Extract to read >>
= = = = = = =

Showing posts with label power supply. Show all posts
Showing posts with label power supply. Show all posts

Thursday, July 28, 2016

Power Source From Computer Into a Bench Lab Supply



Power Source From Computer Into a Bench Lab Supply



Here's a quick and easy way to turn an old ATX computer power supply into a bench lab power supply.






Below is a typical power supply from a computer. Some power supplies require a load on them to operate. Some have enough of a load to operate with just the built-in fan running once you turn it on. For a supply that needs a load you'd have to add a resistor. My supply was purchased for $3 at a resale shop and doesn't need a resistor.






So, how can we get this power supply up and running when it's out of a computer? Easy! Just place a jumper wire from the 4th wire to a black wire. Usually the 4th wire is green. It will be the only green wire in the big plug. There will be many black wires. I chose to jump the green wire to the black wire that was to the right of it in position 3 from the right (with the little lock on the connector facing you).

With this setup my supply was able to turn on and its fan started running. Success! I did not need any resistors apparently.

= = = = = = =

Stored data >>

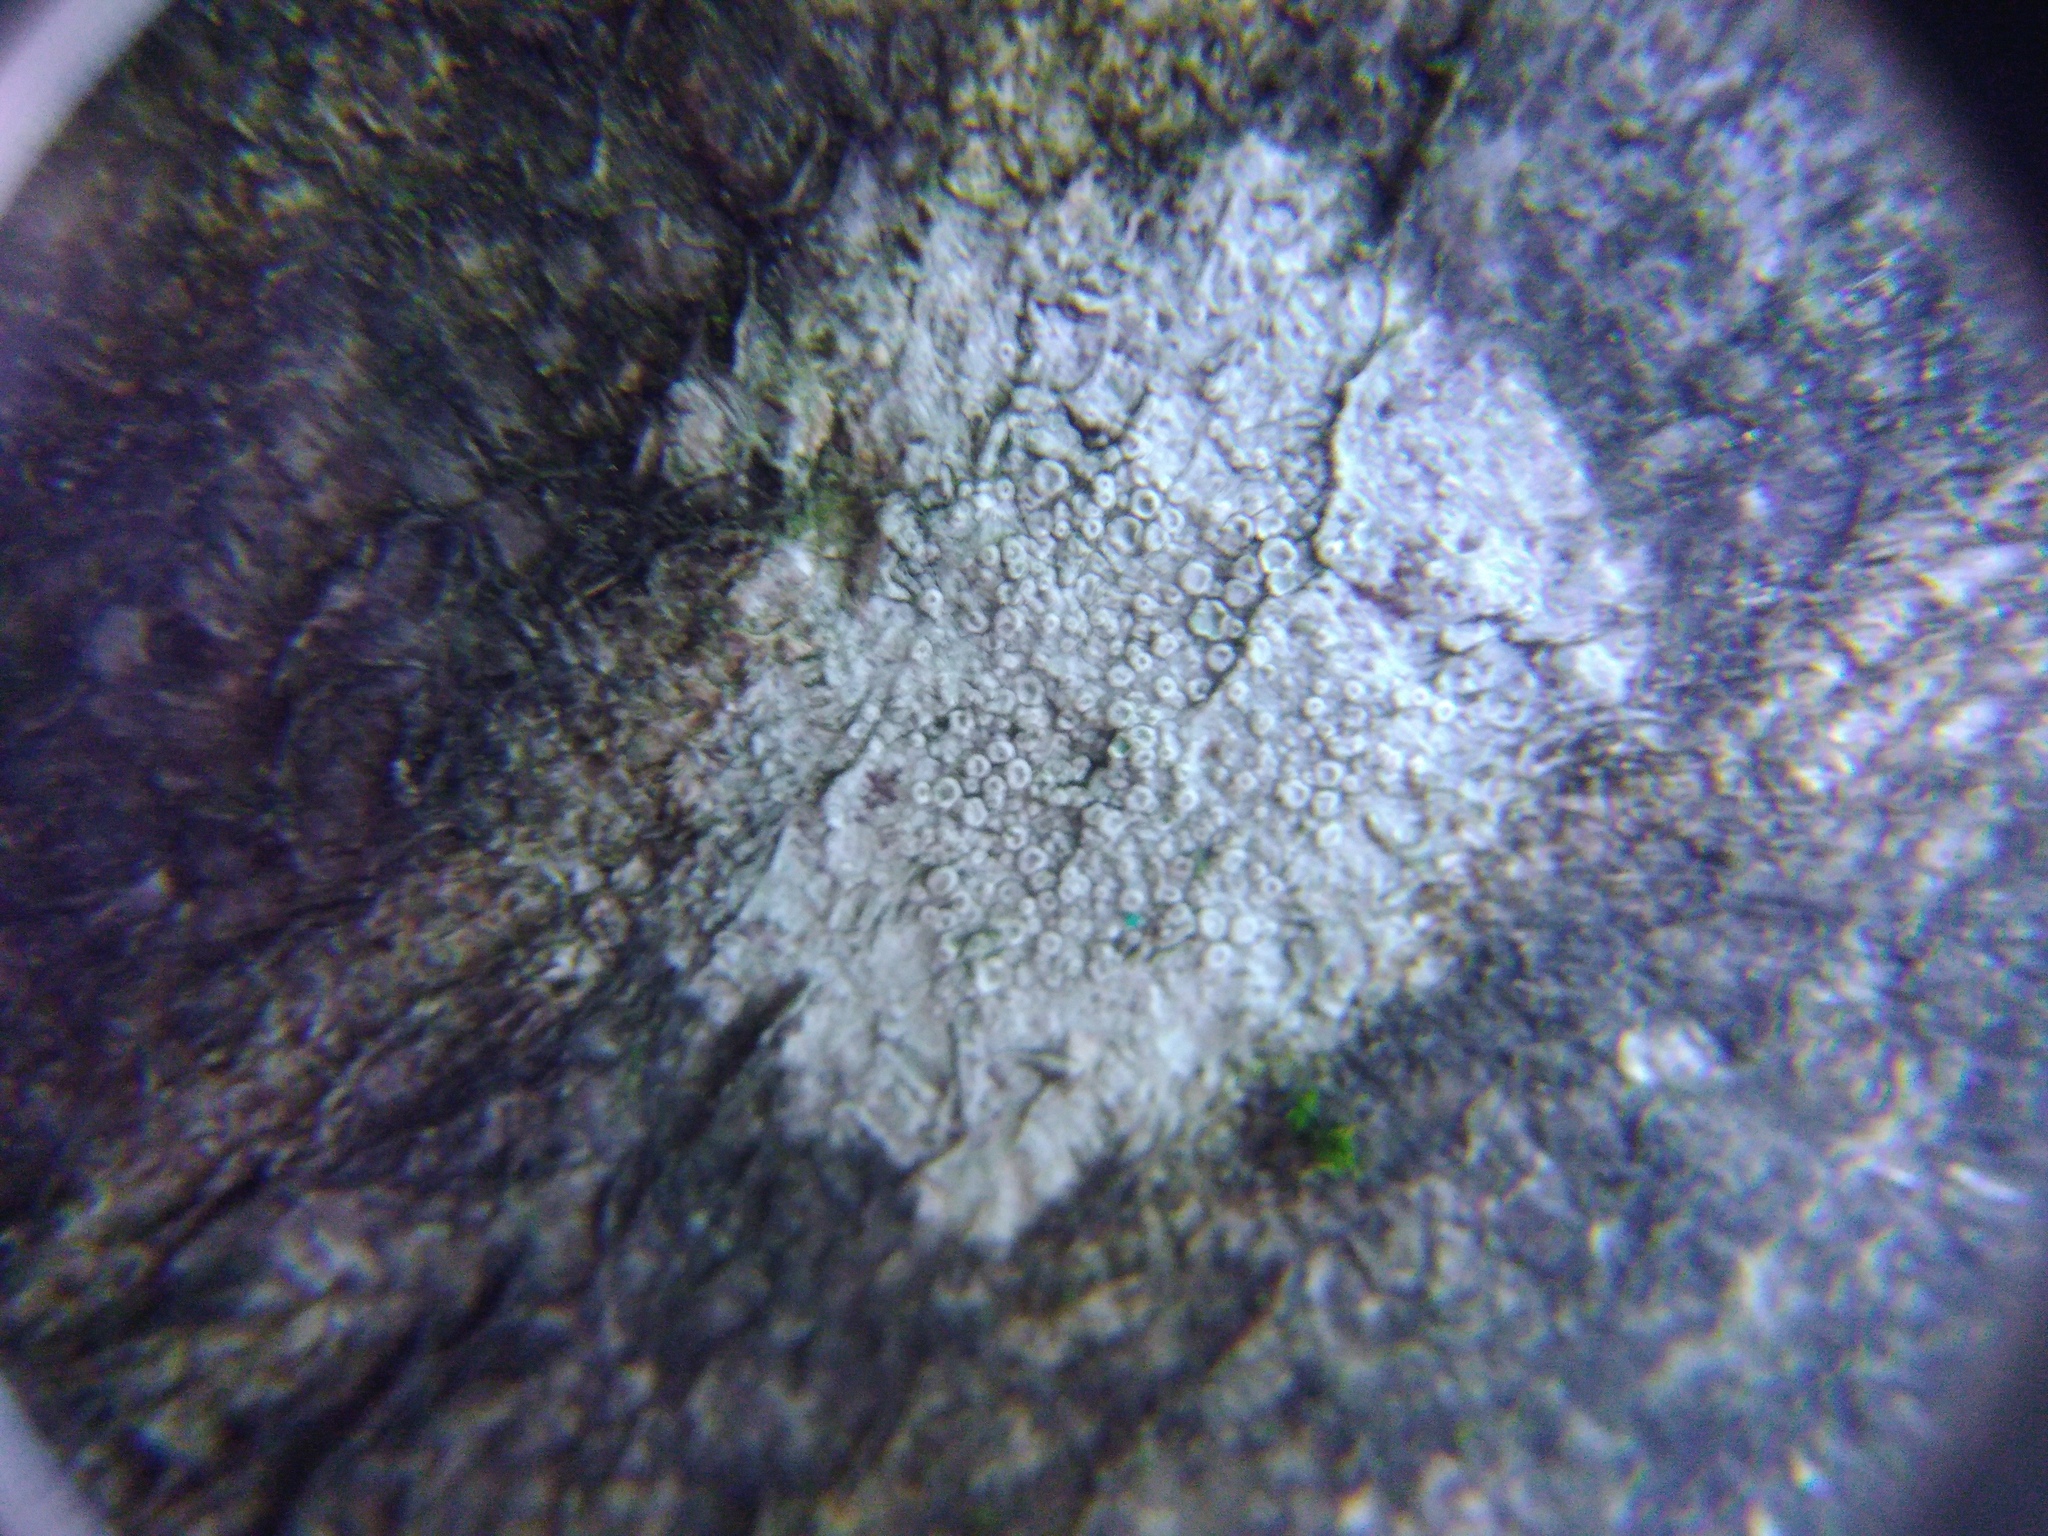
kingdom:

= = = = = = =

Copy out the full blog post above about turning an old computer power supply into a bench lab supply, word for word.

Final result >>
Showing posts with label power supply. Show all posts
Showing posts with label power supply. Show all posts

Thursday, July 28, 2016

Power Source From Computer Into a Bench Lab Supply



Power Source From Computer Into a Bench Lab Supply



Here's a quick and easy way to turn an old ATX computer power supply into a bench lab power supply.






Below is a typical power supply from a computer. Some power supplies require a load on them to operate. Some have enough of a load to operate with just the built-in fan running once you turn it on. For a supply that needs a load you'd have to add a resistor. My supply was purchased for $3 at a resale shop and doesn't need a resistor.






So, how can we get this power supply up and running when it's out of a computer? Easy! Just place a jumper wire from the 4th wire to a black wire. Usually the 4th wire is green. It will be the only green wire in the big plug. There will be many black wires. I chose to jump the green wire to the black wire that was to the right of it in position 3 from the right (with the little lock on the connector facing you).

With this setup my supply was able to turn on and its fan started running. Success! I did not need any resistors apparently.